**Collection entries:**
=-=-=-=-=

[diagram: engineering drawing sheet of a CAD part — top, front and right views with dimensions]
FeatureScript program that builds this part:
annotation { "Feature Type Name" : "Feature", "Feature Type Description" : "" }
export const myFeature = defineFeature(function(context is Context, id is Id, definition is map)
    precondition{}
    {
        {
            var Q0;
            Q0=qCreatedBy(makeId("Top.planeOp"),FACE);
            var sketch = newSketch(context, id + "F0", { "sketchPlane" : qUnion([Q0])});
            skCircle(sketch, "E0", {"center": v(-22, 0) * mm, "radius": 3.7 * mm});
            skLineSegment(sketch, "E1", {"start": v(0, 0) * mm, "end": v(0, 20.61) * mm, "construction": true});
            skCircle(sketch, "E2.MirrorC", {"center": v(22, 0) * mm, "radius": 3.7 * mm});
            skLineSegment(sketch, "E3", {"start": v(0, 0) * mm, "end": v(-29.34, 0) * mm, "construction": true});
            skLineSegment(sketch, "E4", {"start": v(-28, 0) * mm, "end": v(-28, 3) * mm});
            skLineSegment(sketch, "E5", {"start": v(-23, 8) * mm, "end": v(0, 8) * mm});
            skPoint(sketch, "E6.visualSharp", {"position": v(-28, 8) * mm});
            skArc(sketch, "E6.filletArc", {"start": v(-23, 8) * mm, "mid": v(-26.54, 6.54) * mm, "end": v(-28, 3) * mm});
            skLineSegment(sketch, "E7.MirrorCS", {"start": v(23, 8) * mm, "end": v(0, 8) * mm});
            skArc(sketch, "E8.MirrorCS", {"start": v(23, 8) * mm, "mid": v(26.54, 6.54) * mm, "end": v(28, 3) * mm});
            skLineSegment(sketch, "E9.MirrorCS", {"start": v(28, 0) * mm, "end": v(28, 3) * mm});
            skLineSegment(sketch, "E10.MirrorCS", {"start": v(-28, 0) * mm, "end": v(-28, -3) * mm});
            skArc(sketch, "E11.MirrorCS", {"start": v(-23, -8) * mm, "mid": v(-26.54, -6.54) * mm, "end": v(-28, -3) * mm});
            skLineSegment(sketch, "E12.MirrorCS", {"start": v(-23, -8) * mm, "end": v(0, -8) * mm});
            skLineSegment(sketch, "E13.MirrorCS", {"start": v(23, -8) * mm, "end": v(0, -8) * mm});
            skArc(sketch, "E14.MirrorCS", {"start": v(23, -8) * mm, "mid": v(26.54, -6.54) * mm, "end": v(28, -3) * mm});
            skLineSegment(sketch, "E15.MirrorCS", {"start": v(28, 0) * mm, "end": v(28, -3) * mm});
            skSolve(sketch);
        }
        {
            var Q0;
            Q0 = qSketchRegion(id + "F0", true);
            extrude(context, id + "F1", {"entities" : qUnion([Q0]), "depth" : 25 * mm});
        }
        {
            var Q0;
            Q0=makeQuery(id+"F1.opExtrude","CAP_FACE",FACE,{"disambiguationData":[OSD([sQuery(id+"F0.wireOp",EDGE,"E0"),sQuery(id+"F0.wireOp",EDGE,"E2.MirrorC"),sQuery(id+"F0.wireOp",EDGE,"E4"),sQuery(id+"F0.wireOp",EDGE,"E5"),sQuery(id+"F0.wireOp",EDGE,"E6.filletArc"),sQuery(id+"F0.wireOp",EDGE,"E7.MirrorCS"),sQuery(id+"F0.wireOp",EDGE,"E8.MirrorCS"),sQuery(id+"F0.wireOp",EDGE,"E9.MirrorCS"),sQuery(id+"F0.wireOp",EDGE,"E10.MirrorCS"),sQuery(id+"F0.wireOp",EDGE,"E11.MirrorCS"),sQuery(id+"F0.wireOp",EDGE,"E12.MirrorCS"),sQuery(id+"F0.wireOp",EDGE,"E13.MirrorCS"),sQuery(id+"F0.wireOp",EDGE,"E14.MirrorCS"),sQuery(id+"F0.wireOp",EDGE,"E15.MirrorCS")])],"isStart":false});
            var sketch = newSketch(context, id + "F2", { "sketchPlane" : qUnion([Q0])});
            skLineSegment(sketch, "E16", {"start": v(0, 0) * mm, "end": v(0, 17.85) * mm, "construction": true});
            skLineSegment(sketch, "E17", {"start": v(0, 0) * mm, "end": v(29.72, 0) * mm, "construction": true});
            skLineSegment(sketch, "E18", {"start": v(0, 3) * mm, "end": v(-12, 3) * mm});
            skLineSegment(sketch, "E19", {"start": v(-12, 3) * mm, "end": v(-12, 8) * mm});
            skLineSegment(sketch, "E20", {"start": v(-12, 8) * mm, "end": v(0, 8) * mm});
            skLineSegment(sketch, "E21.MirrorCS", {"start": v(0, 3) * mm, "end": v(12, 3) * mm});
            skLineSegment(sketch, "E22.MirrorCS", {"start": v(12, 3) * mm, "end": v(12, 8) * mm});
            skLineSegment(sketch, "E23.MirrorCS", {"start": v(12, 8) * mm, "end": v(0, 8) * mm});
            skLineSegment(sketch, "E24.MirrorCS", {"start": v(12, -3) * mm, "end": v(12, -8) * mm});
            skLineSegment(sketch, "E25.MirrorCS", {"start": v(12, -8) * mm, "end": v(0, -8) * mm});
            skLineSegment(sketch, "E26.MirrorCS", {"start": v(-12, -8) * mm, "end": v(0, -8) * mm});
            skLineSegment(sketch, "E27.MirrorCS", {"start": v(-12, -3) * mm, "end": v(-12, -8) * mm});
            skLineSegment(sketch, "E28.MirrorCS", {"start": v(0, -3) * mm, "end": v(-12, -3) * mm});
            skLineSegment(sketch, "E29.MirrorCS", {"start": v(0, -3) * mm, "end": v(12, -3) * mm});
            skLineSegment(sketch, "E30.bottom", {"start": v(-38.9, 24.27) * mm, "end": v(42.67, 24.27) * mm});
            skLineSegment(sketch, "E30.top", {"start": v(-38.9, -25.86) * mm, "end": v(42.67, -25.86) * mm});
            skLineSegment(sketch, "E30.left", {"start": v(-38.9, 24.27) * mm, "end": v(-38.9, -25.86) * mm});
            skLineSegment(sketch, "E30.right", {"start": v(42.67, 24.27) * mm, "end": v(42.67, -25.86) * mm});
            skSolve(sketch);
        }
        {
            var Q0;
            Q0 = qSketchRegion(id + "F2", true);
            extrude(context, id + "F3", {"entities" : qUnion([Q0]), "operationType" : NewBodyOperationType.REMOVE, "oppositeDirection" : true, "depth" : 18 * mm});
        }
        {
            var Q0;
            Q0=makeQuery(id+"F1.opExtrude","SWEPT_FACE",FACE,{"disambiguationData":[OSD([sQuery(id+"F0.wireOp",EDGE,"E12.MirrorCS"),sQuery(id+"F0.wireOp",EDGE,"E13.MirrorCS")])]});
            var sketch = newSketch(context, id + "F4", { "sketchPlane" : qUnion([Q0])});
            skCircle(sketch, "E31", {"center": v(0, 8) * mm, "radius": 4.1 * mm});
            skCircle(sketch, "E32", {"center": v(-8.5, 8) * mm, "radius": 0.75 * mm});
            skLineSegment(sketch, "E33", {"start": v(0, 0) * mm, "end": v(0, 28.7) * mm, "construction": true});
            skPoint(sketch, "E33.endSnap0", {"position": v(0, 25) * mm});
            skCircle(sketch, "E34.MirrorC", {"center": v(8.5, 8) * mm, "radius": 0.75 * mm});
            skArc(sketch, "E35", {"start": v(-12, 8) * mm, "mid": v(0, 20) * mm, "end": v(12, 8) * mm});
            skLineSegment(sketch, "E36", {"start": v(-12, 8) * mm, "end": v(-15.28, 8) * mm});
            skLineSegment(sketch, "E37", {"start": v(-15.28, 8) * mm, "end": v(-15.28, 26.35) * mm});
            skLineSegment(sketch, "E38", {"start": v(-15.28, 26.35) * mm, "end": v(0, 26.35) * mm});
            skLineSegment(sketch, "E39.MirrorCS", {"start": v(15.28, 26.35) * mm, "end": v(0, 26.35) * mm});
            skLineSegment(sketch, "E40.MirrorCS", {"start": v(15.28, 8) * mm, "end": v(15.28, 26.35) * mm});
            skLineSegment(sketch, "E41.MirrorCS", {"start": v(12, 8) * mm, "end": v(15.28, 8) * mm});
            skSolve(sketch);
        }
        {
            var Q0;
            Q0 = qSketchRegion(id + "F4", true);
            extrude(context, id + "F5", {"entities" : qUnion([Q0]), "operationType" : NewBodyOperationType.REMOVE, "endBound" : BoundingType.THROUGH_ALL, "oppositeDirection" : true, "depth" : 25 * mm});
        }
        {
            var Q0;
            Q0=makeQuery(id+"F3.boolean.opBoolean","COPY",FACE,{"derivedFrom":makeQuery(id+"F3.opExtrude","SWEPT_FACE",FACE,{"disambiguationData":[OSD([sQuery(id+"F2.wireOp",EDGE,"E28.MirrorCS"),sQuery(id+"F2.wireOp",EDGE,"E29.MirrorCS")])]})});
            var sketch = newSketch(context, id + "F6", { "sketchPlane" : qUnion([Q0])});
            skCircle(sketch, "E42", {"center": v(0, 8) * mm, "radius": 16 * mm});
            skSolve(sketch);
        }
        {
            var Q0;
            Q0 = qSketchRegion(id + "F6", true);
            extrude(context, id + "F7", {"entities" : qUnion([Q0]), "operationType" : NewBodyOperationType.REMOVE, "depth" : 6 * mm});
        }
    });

=-=-=-=-=

**What is needed:**
Write out the lines of the entries word for word, from the start of the entries through the line that contains "v(-26.54, 6.54) *", including both ends.

**Written response:**
[diagram: engineering drawing sheet of a CAD part — top, front and right views with dimensions]
FeatureScript program that builds this part:
annotation { "Feature Type Name" : "Feature", "Feature Type Description" : "" }
export const myFeature = defineFeature(function(context is Context, id is Id, definition is map)
    precondition{}
    {
        {
            var Q0;
            Q0=qCreatedBy(makeId("Top.planeOp"),FACE);
            var sketch = newSketch(context, id + "F0", { "sketchPlane" : qUnion([Q0])});
            skCircle(sketch, "E0", {"center": v(-22, 0) * mm, "radius": 3.7 * mm});
            skLineSegment(sketch, "E1", {"start": v(0, 0) * mm, "end": v(0, 20.61) * mm, "construction": true});
            skCircle(sketch, "E2.MirrorC", {"center": v(22, 0) * mm, "radius": 3.7 * mm});
            skLineSegment(sketch, "E3", {"start": v(0, 0) * mm, "end": v(-29.34, 0) * mm, "construction": true});
            skLineSegment(sketch, "E4", {"start": v(-28, 0) * mm, "end": v(-28, 3) * mm});
            skLineSegment(sketch, "E5", {"start": v(-23, 8) * mm, "end": v(0, 8) * mm});
            skPoint(sketch, "E6.visualSharp", {"position": v(-28, 8) * mm});
            skArc(sketch, "E6.filletArc", {"start": v(-23, 8) * mm, "mid": v(-26.54, 6.54) * mm, "end": v(-28, 3) * mm});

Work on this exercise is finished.